WKÖ: „Entlastungspaket“ für Wirte und Vereine hilft fast nur politischen Parteien

Privilegierung der 1.200 politischen Parteien mit ihren rund 100.000 Vorfeldorganisationen bedroht die österreichische Dorfgastronomie massiv

Wien (TP/OTS) - Die Einführung der Registrierkassen- und Belegerteilungspflicht bringt seit letztem Herbst große Unruhe. Änderungen und laufende „Nachbesserungen“ sorgen dafür, dass viele Betriebe keine Rechtssicherheit finden und sogar vor den Verfassungsgerichtshof ziehen mussten.

Am 21. Juni 2016 wurde im Ministerrat ein Entlastungspaket für Vereine, Wirte und politische Parteien beschlossen. Darin wurden zwar auch Vereinfachungen für die Wirtschaft bei der Registrierkassen- und Belegerteilungspflicht geschaffen, überschattet wird das sogenannte Entlastungspaket aber durch Privilegien, die sich die Parteien selbst eingeräumt haben. Künftig ist es den über 1.200 politischen Parteien und ihren rund 100.000 Vorfeld- und Unterorganisationen möglich, sich über gastgewerbliche Tätigkeiten (Verabreichung von Getränke und Speisen) zu finanzieren - ohne einen Cent an Steuern an das Finanzamt abzuführen.

Durch diese, auch nach Ansicht des Verfassungsrechtsexperten Prof. DDr Heinz Mayer, rechts- und verfassungswidrige Bestimmung werden die Gastronomie und tatsächlich gemeinnützige Organisationen - die sich bislang zum Teil über Feste finanzierten - massiv geschädigt. „Eine derartige Bevorzugung der politischen Parteien gegenüber der Gastronomie - die Arbeitsplätze schafft, Lehrlinge ausbildet und eine Vielzahl von Auflagen zu erfüllen hat, ohne irgendwelche steuerlichen Privilegien zu genießen - ist nicht akzeptabel“, sind sich die Gastronomievertreter aller Bundesländer einig.

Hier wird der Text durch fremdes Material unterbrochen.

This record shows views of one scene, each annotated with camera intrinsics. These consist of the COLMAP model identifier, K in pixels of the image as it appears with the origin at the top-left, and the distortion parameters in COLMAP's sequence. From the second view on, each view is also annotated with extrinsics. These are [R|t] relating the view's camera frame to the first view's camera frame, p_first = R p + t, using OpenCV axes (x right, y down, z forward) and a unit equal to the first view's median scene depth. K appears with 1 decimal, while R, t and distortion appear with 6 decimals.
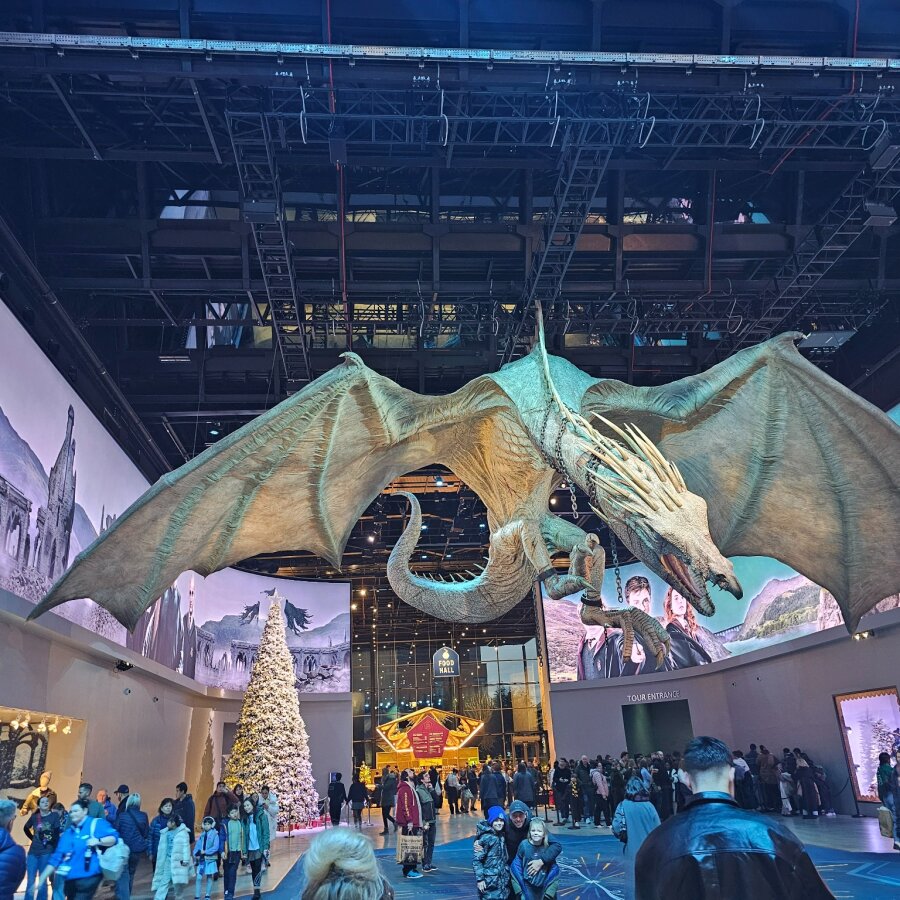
lens RADIAL K [[803.1, 0, 451.8], [0, 803.1, 450.0], [0, 0, 1]] dist [0.059523, -0.001439]
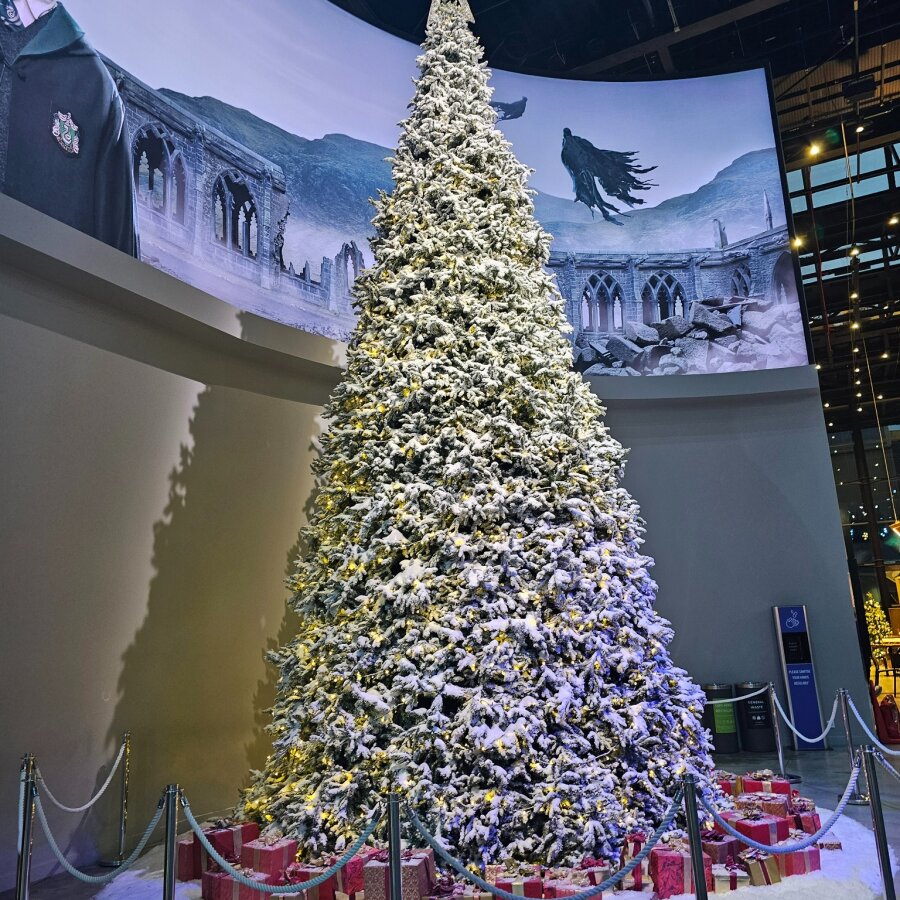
lens RADIAL K [[803.1, 0, 448.2], [0, 803.1, 447.6], [0, 0, 1]] dist [0.059523, -0.001439]
pose [[0.848941, -0.109715, -0.516974, -0.100331], [0.196428, 0.973641, 0.115930, 0.313571], [0.490628, -0.199966, 0.848115, 0.775279]]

Problem: Ausweitung auf 72 Stunden

Ein weiteres schwerwiegendes Problem ist die beschlossene Ausdehnung der gastronomischen Tätigkeiten von drei Tagen auf 72 Stunden pro Jahr für die nun begünstigten Organisationen. Das stellt eine massive Ausweitung der bisherigen gesetzlichen Bestimmungen dar, denn durch die stundenweise Berechnung wäre es nun möglich z.B. an zwölf Tagen für jeweils sechs Stunden Speisen und Getränke zu verabreichen, oder im Extremfall auch an 72 Tagen für jeweils eine Stunde. Schon die bisherige Drei-Tages-Regelung war für die Behörden kaum vollzieh-bzw. kontrollierbar. Durch die neuerliche und weitreichende Ausweitung ist dem Missbrauch nun Tür und Tor geöffnet.

Die Österreichischen Gastronomievertreter haben in diesem Zusammenhang die Wichtigkeit von gemeinnützigen Organisationen für unsere Gesellschaft neuerlich betont. „Wir würden uns über ein ausgewogenes Miteinander freuen, es wäre schön, wenn die Politik uneigennützig die rechtlichen Rahmenbedingungen dafür schafft“, appellieren die Vertreter der Gastronomie an die Entscheidungsträger.

Das Paket soll morgen im parlamentarischen Finanzausschuss behandelt und Anfang Juli im Plenum des Nationalrates verabschiedet werden.

Der Fachverband Gastronomie in der Wirtschaftskammer Österreich vertritt rund 60.000 Gastronomiebetriebe mit über 145.000 Beschäftigten. Mit einem Umsatz von ca. 8,8 Mrd. Euro leisten sie einen wertvollen Beitrag zur österreichischen Wirtschaft.